▸ AIM OF THE TASK
Leaving the images aside, transcribe all the data below exactly.

▸ COLLECTED MATERIAL
###

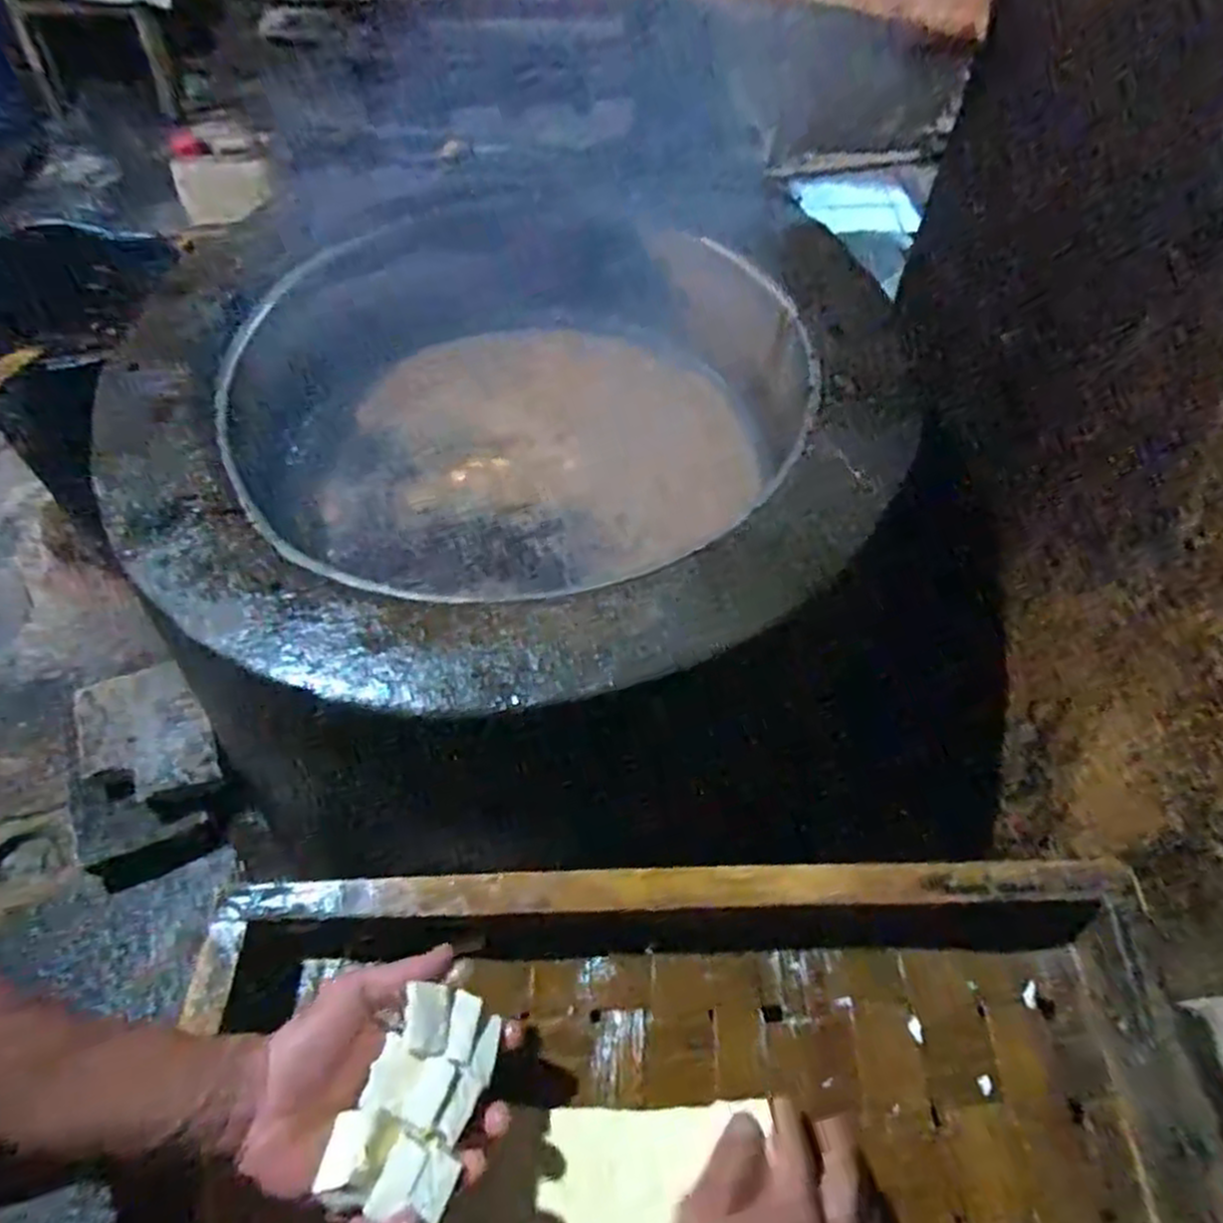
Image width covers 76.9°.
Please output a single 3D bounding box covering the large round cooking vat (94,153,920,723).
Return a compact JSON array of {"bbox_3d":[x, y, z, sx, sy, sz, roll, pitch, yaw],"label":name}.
[{"bbox_3d":[-0.149,-0.232,1.101,0.922,0.266,0.948,0,55,0],"label":"large round cooking vat"}]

###

▸ SOLUTION TO THIS TASK
Image width covers 76.9°.
Please output a single 3D bounding box covering the large round cooking vat (94,153,920,723).
Return a compact JSON array of {"bbox_3d":[x, y, z, sx, sy, sz, roll, pitch, yaw],"label":name}.
[{"bbox_3d":[-0.149,-0.232,1.101,0.922,0.266,0.948,0,55,0],"label":"large round cooking vat"}]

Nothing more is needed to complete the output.